De un tiempo a esta parte el principio de precaución ha irrumpido con inusitada fuerza a la hora de gestionar y administrar algunas crisis sanitarias, ambientales o agrarias. Ante la aparición de un problema de graves consecuencias, sean aparentes o reales, se toman  medidas dirigidas a paliar, a como de lugar, los efectos previstos. En realidad, la aplicación desmesurada o desproporcionada del principio de precaución está ocasionando graves daños. El caso de la gripe A así lo demuestra paladinamente. La crisis de los pepinos españoles, luego absueltos de toda relación de causalidad con los daños ocasionados por la variedad de E coli en Alemania no hace mucho, invita a pensar que una aplicación súbita y repentina del principio de precaución se nos antoja como expresión de irracionalidad, de mal gobierno, de mala administración.
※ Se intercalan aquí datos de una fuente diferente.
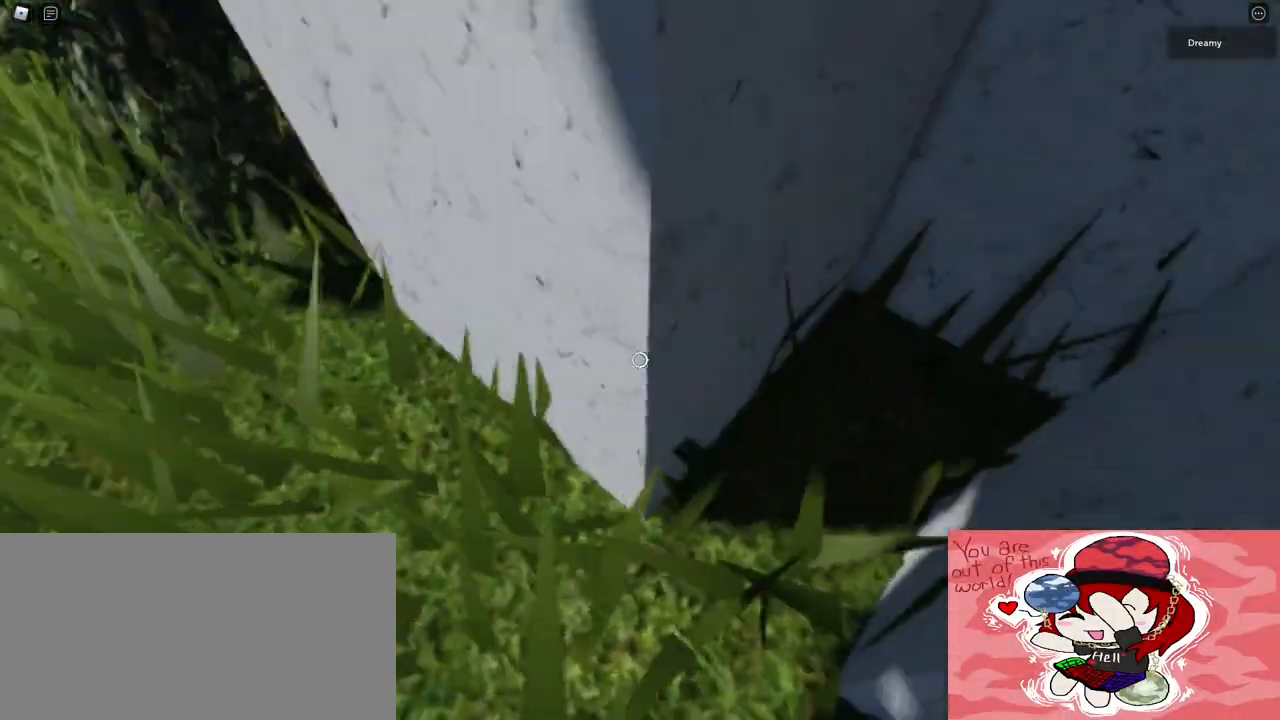
{"keys": ["d", "space"], "mouse": [], "events": [[100, "space", "down"], [167, "w", "down"], [217, "space", "up"], [333, "a", "up"], [367, "d", "down"], [383, "w", "up"], [450, "space", "down"]]}
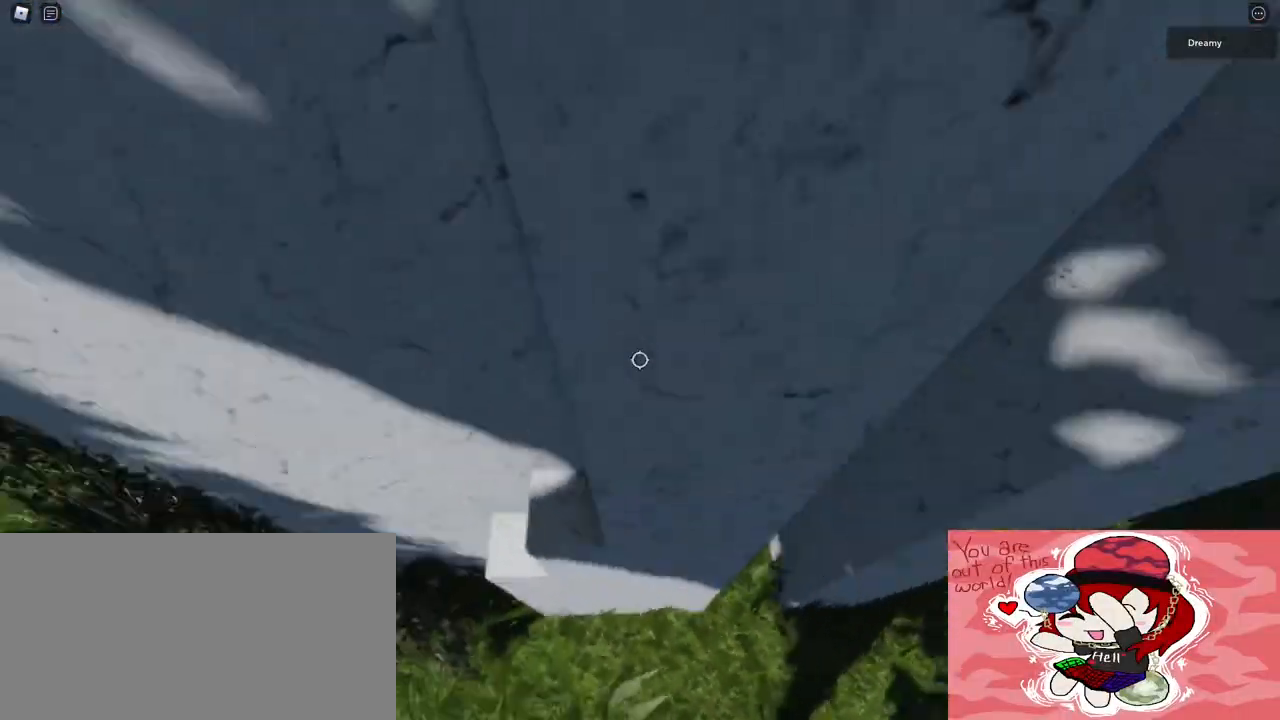
{"keys": ["w"], "mouse": [], "events": [[117, "space", "up"], [250, "w", "down"], [433, "d", "up"]]}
Veamos.
 
La ausencia de una verdadera Administración científica que pueda analizar rigurosamente, en el caso de una crisis alimentaria o de salud pública, la situación poniendo a disposición de quienes toman las decisiones estudios acreditados sobre las causas del problema y las posibles soluciones es, desde luego, un factor que explica la falta de racionalidad de las respuestas. Por otra parte, existe un temor reverencial, miedo infantil, a no poder colocar la pelota en tejado ajeno, a no poder  colgar el mochuelo a quien sea. Por eso se culpó a los pepinos españoles, por eso, y también por algo más, se compraron cantidades astronómicas de medicamentos para combatir la gripe A.
 
Necesitamos en la Administración pública centros y unidades de investigación de excelencia, sobre todo en materia marítima, agraria o sanitaria, que ayuden a la toma de decisiones por parte de las autoridades, especialmente en situaciones críticas. Para eso se podrían aprovechar mejor los departamentos de la Universidad o del Centro Superior de Investigaciones Científicas en lugar de crear nuevos centros de investigación. Con la cantidad de científicos de relieve que hay en España en estas áreas se podría disponer de una Administración científica de envergadura que ayude a que la toma de decisiones en situaciones de crisis sea más racional.
 
Además, precisamos de dirigentes que sepan hacer pedagogía política, que sepan exponer con razones y seriedad los pros y los contras de las  medidas que se proponen para resolver las crisis que han de gestionar. No vale disparar a todo lo que se mueve y echar las culpas al primero que pasa por allí. Es menester que quienes asumen responsabilidades públicas, o privadas, se acostumbren a analizar distintas opciones y, a comunicar a la opinión pública, con argumentos, sus decisiones. La actual ausencia de argumentación y explicación a  la sociedad de las decisiones que se adoptan es causa, entre otras, de la opinión de los ciudadanos acerca de los políticos.
 
Las recetas de antaño ya no sirven. Tenemos que liberarnos de muchos prejuicios y estereotipos que todavía atenazan, y de qué forma, a tantos responsables públicos y pricados. Si somos capaces de comprender que las soluciones están en la propia realidad y que lo que hay que hacer es acercarse a ella sin miedo, habremos dado un paso de gigante. Necesitamos Administraciones científicas que suministren con rigor argumentaciones técnicas que sirvan de base para la toma de decisiones. Y, sobre todo, necesitamos dirigentes a la altura del tiempo en el que estamos. Dirigentes comprometidos con la mejora de la realidad y con la mejora permanente y continua de las condiciones de vida de la población. Casi nada.